_Records for this task_
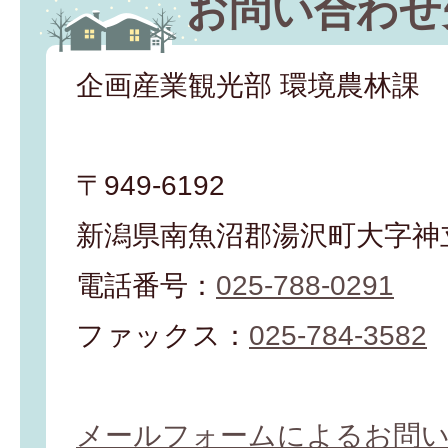
お問い合わせ
企画産業観光部 環境農林課
〒949-6192
新潟県南魚沼郡湯沢町大字神立
電話番号：
025-788-0291
ファックス：
025-784-3582
メールフォームによるお問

_Task prompt_
Put all the lines above into a numbered list, leaving out blank lines and the pictures.

_Answer box_
1. お問い合わせ
2. 企画産業観光部 環境農林課
3. 〒949-6192
4. 新潟県南魚沼郡湯沢町大字神立
5. 電話番号：
6. 025-788-0291
7. ファックス：
8. 025-784-3582
9. メールフォームによるお問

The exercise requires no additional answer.